YOUR GOAL>
What you return should be the complete listing, unchanged, with no pictures in it.

DATA>
------------------------
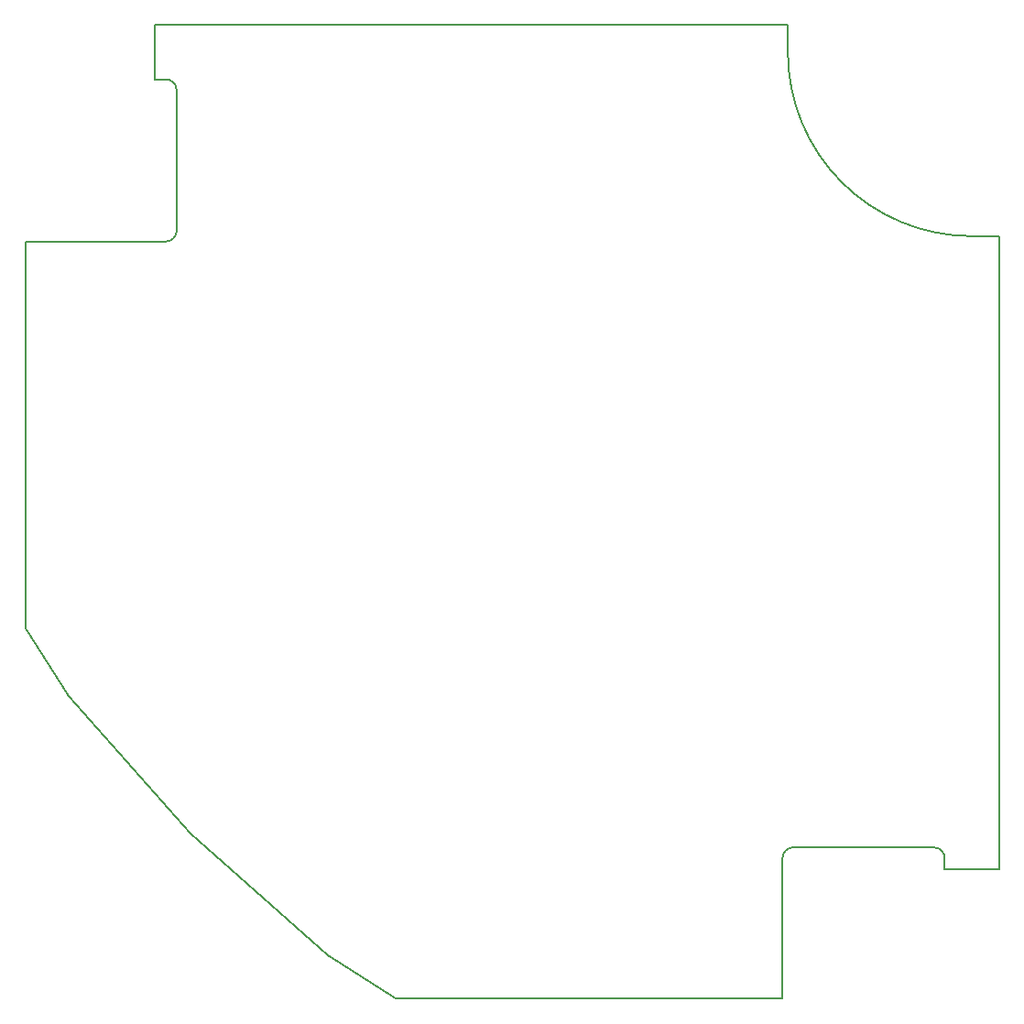
<source format=gbr>
G04 (created by PCBNEW (2013-06-18 BZR 4216)-testing) date 2014/10/24 19:56:51*
%MOIN*%
G04 Gerber Fmt 3.4, Leading zero omitted, Abs format*
%FSLAX34Y34*%
G01*
G70*
G90*
G04 APERTURE LIST*
%ADD10C,0.005906*%
G04 APERTURE END LIST*
G54D10*
X22047Y-44094D02*
X20472Y-41633D01*
X25196Y-27559D02*
X20472Y-27559D01*
X20472Y-27559D02*
X20472Y-41633D01*
X31496Y-53543D02*
X33956Y-55118D01*
X48031Y-55118D02*
X48031Y-50393D01*
X48031Y-55118D02*
X33956Y-55118D01*
X25196Y-21653D02*
X25590Y-21653D01*
X25196Y-21653D02*
X25196Y-19685D01*
X53937Y-50393D02*
X55905Y-50393D01*
X53543Y-49606D02*
X48425Y-49606D01*
X53937Y-50000D02*
G75*
G03X53543Y-49606I-393J0D01*
G74*
G01*
X53937Y-50393D02*
X53937Y-50000D01*
X48425Y-49606D02*
G75*
G03X48031Y-50000I0J-393D01*
G74*
G01*
X48031Y-50393D02*
X48031Y-50000D01*
X25984Y-27165D02*
X25984Y-22047D01*
X25590Y-27559D02*
G75*
G03X25984Y-27165I0J393D01*
G74*
G01*
X25984Y-22047D02*
G75*
G03X25590Y-21653I-393J0D01*
G74*
G01*
X25196Y-27559D02*
X25590Y-27559D01*
X48228Y-19685D02*
X25196Y-19685D01*
X55905Y-27362D02*
X55905Y-50393D01*
X48228Y-20669D02*
X48228Y-19685D01*
X54921Y-27362D02*
X55905Y-27362D01*
X48228Y-20669D02*
G75*
G03X54921Y-27362I6692J0D01*
G74*
G01*
X26476Y-49114D02*
X22047Y-44094D01*
X31496Y-53543D02*
X26476Y-49114D01*
M02*

</source>
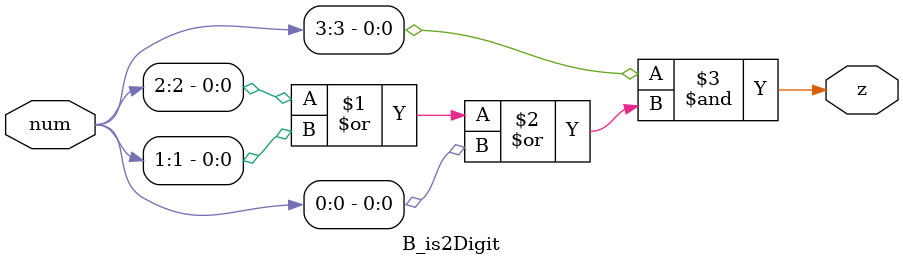
<source format=v>
module B_is2Digit(
	input [3:0]num,
	output z
);
/*
	Checks if the given 4-bit number is greater than 9.
*/
	assign z = (num[3] & (num[2] | num[1] | num[0]));
endmodule
</source>
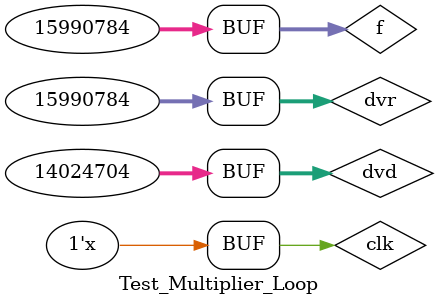
<source format=sv>
`timescale 1ns / 1ps


module Test_Multiplier_Loop (
    );

    parameter Word_length = 32;
    parameter fractional_bits = 24;

    reg clk = 0;
    reg [Word_length-1:0] dvr;
    reg [Word_length-1:0] dvd;
    reg [Word_length-1:0] f;
    reg [Word_length-1:0] result;
    reg [Word_length-1:0] presult;
    reg [Word_length-1:0] perror;
    reg done;


Multiply_Loop #(.Word_length(Word_length),.fractional_bits(fractional_bits)) ML (
        clk,
        dvr,
        dvd,
        f,
        result,
        done,
        presult,
        perror
);


  always
    #50 clk = !clk;

  initial
    begin
    #5;
      dvd = {1'b0,7'd0,8'b11010110,16'b0}; //'
      dvr = {1'b0,7'd0,6'b111101,18'b0}; //'
      //dvd = dvd >> 7;
      //dvr = dvr >> 7;
      f   = dvr ;
    end


endmodule

</source>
------------------------
COMPLETED TASK>
<source format=gbr>
G04 (created by PCBNEW (2013-06-18 BZR 4216)-testing) date 2014/10/24 19:56:51*
%MOIN*%
G04 Gerber Fmt 3.4, Leading zero omitted, Abs format*
%FSLAX34Y34*%
G01*
G70*
G90*
G04 APERTURE LIST*
%ADD10C,0.005906*%
G04 APERTURE END LIST*
G54D10*
X22047Y-44094D02*
X20472Y-41633D01*
X25196Y-27559D02*
X20472Y-27559D01*
X20472Y-27559D02*
X20472Y-41633D01*
X31496Y-53543D02*
X33956Y-55118D01*
X48031Y-55118D02*
X48031Y-50393D01*
X48031Y-55118D02*
X33956Y-55118D01*
X25196Y-21653D02*
X25590Y-21653D01*
X25196Y-21653D02*
X25196Y-19685D01*
X53937Y-50393D02*
X55905Y-50393D01*
X53543Y-49606D02*
X48425Y-49606D01*
X53937Y-50000D02*
G75*
G03X53543Y-49606I-393J0D01*
G74*
G01*
X53937Y-50393D02*
X53937Y-50000D01*
X48425Y-49606D02*
G75*
G03X48031Y-50000I0J-393D01*
G74*
G01*
X48031Y-50393D02*
X48031Y-50000D01*
X25984Y-27165D02*
X25984Y-22047D01*
X25590Y-27559D02*
G75*
G03X25984Y-27165I0J393D01*
G74*
G01*
X25984Y-22047D02*
G75*
G03X25590Y-21653I-393J0D01*
G74*
G01*
X25196Y-27559D02*
X25590Y-27559D01*
X48228Y-19685D02*
X25196Y-19685D01*
X55905Y-27362D02*
X55905Y-50393D01*
X48228Y-20669D02*
X48228Y-19685D01*
X54921Y-27362D02*
X55905Y-27362D01*
X48228Y-20669D02*
G75*
G03X54921Y-27362I6692J0D01*
G74*
G01*
X26476Y-49114D02*
X22047Y-44094D01*
X31496Y-53543D02*
X26476Y-49114D01*
M02*

</source>
<source format=v>
module B_is2Digit(
	input [3:0]num,
	output z
);
/*
	Checks if the given 4-bit number is greater than 9.
*/
	assign z = (num[3] & (num[2] | num[1] | num[0]));
endmodule
</source>
<source format=sv>
`timescale 1ns / 1ps


module Test_Multiplier_Loop (
    );

    parameter Word_length = 32;
    parameter fractional_bits = 24;

    reg clk = 0;
    reg [Word_length-1:0] dvr;
    reg [Word_length-1:0] dvd;
    reg [Word_length-1:0] f;
    reg [Word_length-1:0] result;
    reg [Word_length-1:0] presult;
    reg [Word_length-1:0] perror;
    reg done;


Multiply_Loop #(.Word_length(Word_length),.fractional_bits(fractional_bits)) ML (
        clk,
        dvr,
        dvd,
        f,
        result,
        done,
        presult,
        perror
);


  always
    #50 clk = !clk;

  initial
    begin
    #5;
      dvd = {1'b0,7'd0,8'b11010110,16'b0}; //'
      dvr = {1'b0,7'd0,6'b111101,18'b0}; //'
      //dvd = dvd >> 7;
      //dvr = dvr >> 7;
      f   = dvr ;
    end


endmodule

</source>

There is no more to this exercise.